- _Problem details_: Please list every line of the text in the items below as a numbered list, leaving out blank lines and the pictures.

- _Materials provided_:
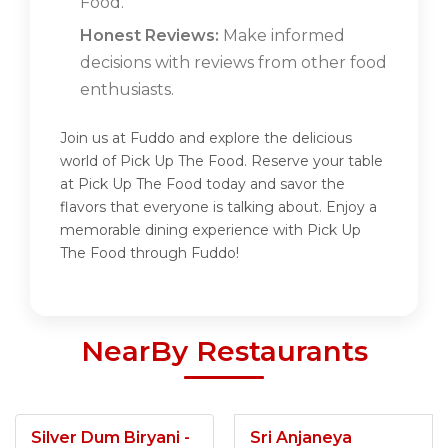
Food.
Honest Reviews:
Make informed
decisions with reviews from other food
enthusiasts.
Join us at Fuddo and explore the delicious
world of Pick Up The Food. Reserve your table
at Pick Up The Food today and savor the
flavors that everyone is talking about. Enjoy a
memorable dining experience with Pick Up
The Food through Fuddo!
NearBy Restaurants
Silver Dum Biryani -
Sri Anjaneya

- _Answer for this exercise_:
1. Food.
2. Honest Reviews:
3. Make informed
4. decisions with reviews from other food
5. enthusiasts.
6. Join us at Fuddo and explore the delicious
7. world of Pick Up The Food. Reserve your table
8. at Pick Up The Food today and savor the
9. flavors that everyone is talking about. Enjoy a
10. memorable dining experience with Pick Up
11. The Food through Fuddo!
12. NearBy Restaurants
13. Silver Dum Biryani -
14. Sri Anjaneya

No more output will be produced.